== Segment start ==

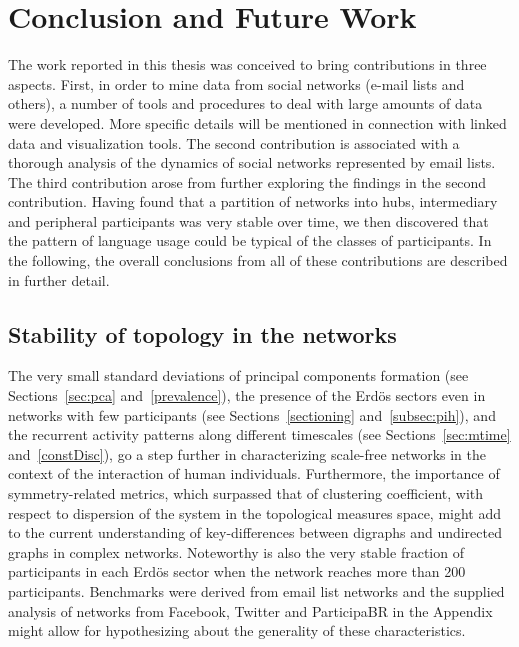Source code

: \chapter{Conclusion and Future Work}
\label{ch:concl}
The work reported in this thesis was conceived to bring contributions in three aspects. First, in order to mine data from social networks (e-mail lists and others), a number of tools and procedures to deal with large amounts of data were developed. More specific details will be mentioned in connection with linked data and visualization tools. The second contribution is associated with a thorough analysis of the dynamics of social networks represented by email lists. The third contribution arose from further exploring the findings in the second contribution. Having found that a partition of networks into hubs, intermediary and peripheral participants was very stable over time, we then discovered that the pattern of language usage could be typical of the classes of participants. In the following, the overall conclusions from all of these contributions are described in further detail. 

\section{Stability of topology in the networks}

The very small standard deviations of principal components formation
(see Sections~\ref{sec:pca} and~\ref{prevalence}),
the presence of the Erd\"os sectors even in networks with
few participants (see Sections~\ref{sectioning} and~\ref{subsec:pih}),
and the recurrent activity patterns along different timescales (see Sections~\ref{sec:mtime} and~\ref{constDisc}),
go a step further in characterizing scale-free networks in the context
of the interaction of human individuals.
Furthermore, the importance of symmetry-related metrics,
which surpassed that of clustering coefficient,
with respect to dispersion of the system in the topological measures space,
might add to the current understanding of key-differences between digraphs and
undirected graphs in complex networks.
Noteworthy is also the very stable fraction of participants in each Erd\"os sector when the network reaches more than 200 participants.
Benchmarks were derived from email list networks
and the supplied analysis of
networks from Facebook,
Twitter and ParticipaBR in the Appendix might allow for hypothesizing
about the generality of these characteristics.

== Segment end ==

• _JOB ITEM_: The answer must be every line of the listing that holds the word "were".

• _ANSWER TO THE EXERCISE_:
The work reported in this thesis was conceived to bring contributions in three aspects. First, in order to mine data from social networks (e-mail lists and others), a number of tools and procedures to deal with large amounts of data were developed. More specific details will be mentioned in connection with linked data and visualization tools. The second contribution is associated with a thorough analysis of the dynamics of social networks represented by email lists. The third contribution arose from further exploring the findings in the second contribution. Having found that a partition of networks into hubs, intermediary and peripheral participants was very stable over time, we then discovered that the pattern of language usage could be typical of the classes of participants. In the following, the overall conclusions from all of these contributions are described in further detail. 
Benchmarks were derived from email list networks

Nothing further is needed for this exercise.